Contrariando os interesses do país, a política de conteúdo local já havia sido flexibilizada em 2016, com o Programa de Estímulo à Competitividade da Cadeia Produtiva, ao Desenvolvimento e ao Aprimoramento de Fornecedores do Setor de Petróleo e Gás Natural (Pedefor).

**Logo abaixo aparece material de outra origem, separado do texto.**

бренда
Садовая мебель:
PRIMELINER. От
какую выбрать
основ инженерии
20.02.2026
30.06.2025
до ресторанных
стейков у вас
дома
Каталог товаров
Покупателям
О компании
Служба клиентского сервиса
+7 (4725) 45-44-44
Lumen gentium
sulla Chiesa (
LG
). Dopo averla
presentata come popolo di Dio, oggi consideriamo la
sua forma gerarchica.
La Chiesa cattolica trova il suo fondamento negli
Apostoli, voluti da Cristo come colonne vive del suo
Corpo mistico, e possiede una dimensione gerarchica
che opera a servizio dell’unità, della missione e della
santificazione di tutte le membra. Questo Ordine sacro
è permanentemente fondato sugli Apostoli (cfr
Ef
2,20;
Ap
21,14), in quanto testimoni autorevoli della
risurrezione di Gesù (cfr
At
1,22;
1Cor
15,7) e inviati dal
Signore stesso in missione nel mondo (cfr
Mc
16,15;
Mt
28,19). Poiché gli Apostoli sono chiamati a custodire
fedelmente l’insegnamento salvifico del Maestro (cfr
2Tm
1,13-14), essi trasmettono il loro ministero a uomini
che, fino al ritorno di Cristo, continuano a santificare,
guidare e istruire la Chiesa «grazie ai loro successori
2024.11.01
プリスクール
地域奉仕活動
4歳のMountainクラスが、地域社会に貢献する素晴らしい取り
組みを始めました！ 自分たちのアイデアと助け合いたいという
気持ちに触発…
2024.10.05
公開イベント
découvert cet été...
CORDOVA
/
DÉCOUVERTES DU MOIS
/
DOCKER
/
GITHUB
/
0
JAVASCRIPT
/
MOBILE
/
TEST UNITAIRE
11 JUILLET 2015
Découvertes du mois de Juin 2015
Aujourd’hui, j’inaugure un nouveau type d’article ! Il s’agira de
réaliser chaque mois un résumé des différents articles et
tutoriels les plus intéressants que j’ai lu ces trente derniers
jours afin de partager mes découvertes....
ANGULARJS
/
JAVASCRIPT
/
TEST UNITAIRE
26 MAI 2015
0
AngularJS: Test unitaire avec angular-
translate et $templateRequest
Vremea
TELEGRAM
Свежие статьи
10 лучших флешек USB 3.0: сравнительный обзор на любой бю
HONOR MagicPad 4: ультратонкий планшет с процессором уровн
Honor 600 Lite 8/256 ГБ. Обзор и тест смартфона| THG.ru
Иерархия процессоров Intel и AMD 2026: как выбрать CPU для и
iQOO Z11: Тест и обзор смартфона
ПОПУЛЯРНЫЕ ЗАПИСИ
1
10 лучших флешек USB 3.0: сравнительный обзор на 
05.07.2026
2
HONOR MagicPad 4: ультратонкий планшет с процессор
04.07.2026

As penalidades para os descumprimentos de contratação nacional mínima, estipuladas nos contratos, foram atenuadas e os elos da cadeia de valor enfraquecidos.
Em julho de 2018, a Medida Provisória (MP) 795/2017, editada por Temer, conhecida como “MP do trilhão”, foi transformada na Lei 13.586/17 pelo Congresso Nacional, isentando empresas estrangeiras do setor de petróleo de pagar impostos na importação de produtos como plataformas, máquinas e equipamentos. O prejuízo para os cofres públicos nos próximos 20 anos é estimado em R$ 1 trilhão.
Na época, o Partido dos Trabalhadores denunciou fortemente a pauta entreguista do golpe. “Em 2009, o Wikileaks vazou conversa de José Serra com executivos da Chevron na qual ele assumia o compromisso de mudar as regras do pré-sal para beneficiar a empresa e outras petroleiras estrangeiras. Muita gente não acreditou, a grande mídia abafou”, lembrou o então senador Lindbergh Farias (PT-RJ).
Lindbergh se referia ao episódio que revelou telegramas do consulado norte-americano no Brasil falando sobre a atuação de petroleiras estrangeiras contra a regulamentação da exploração das reservas do pré-sal, a maior descoberta deste século. O modelo de partilha definido pelos governos do PT, entregando à União pelo menos 30% dos campos de petróleo, com a Petrobras como operadora exclusiva, contrariava seus interesses.
A diretora de relações internacionais da Exxon Mobile, Carla Lacerda, reclamou que a Petrobras teria todo controle sobre a compra de equipamentos, tecnologia e a contratação de pessoal, o que poderia prejudicar os fornecedores ianques. E a diretora de relações governamentais da Chevron, Patrícia Padral, acusou o governo de fazer uso “político” do modelo. “Mas as regras sempre podem mudar depois”, afirmou.
Intitulado “A indústria de petróleo vai conseguir combater a lei do pré-sal?”, o telegrama do consulado detalhava a estratégia de lobby adotada no Congresso e mencionava o então pré-candidato do PSDB à presidência. “Deixa esses caras (do PT) fazerem o que eles quiserem. As rodadas de licitações não vão acontecer, e aí nós vamos mostrar a todos que o modelo antigo funcionava… E nós mudaremos de volta”, afirmou Serra.
“A estratégia é recrutar novos parceiros para trabalhar no Senado, buscando aprovar emendas essenciais na lei”, concluiu o telegrama do consulado. Entre os parceiros, a Federação das Indústrias do Estado de São Paulo (Fiesp) e a Confederação Nacional das Indústrias (CNI), parceiros decisivos do golpe de 2016.
José Serra acabou com a obrigatoriedade de a Petrobrás participar dos leilões do pré-sal, mas a companhia manteve o direito de preferência. O senador agora pretende eliminar esse direito. Tramita na Comissão de Infraestrutura do Senado o projeto de lei 3178/2019, do senador, com esse objetivo.
Prosseguindo no projeto lesa-pátria, em dezembro de 2019 Bolsonaro sancionou a Lei nº 13.956. A lei permite à Petrobras vender até 70% dos seus direitos de exploração das áreas de cessão onerosa a outras empresas. Isso significa a possibilidade de repassar para empresas estrangeiras o direito de exploração de cinco bilhões de barris do pré-sal. No regime de cessão onerosa, a União só recebe 10% dos royalties sobre a produção de petróleo. A taxação é inferior à do regime de partilha, onde se paga 15%.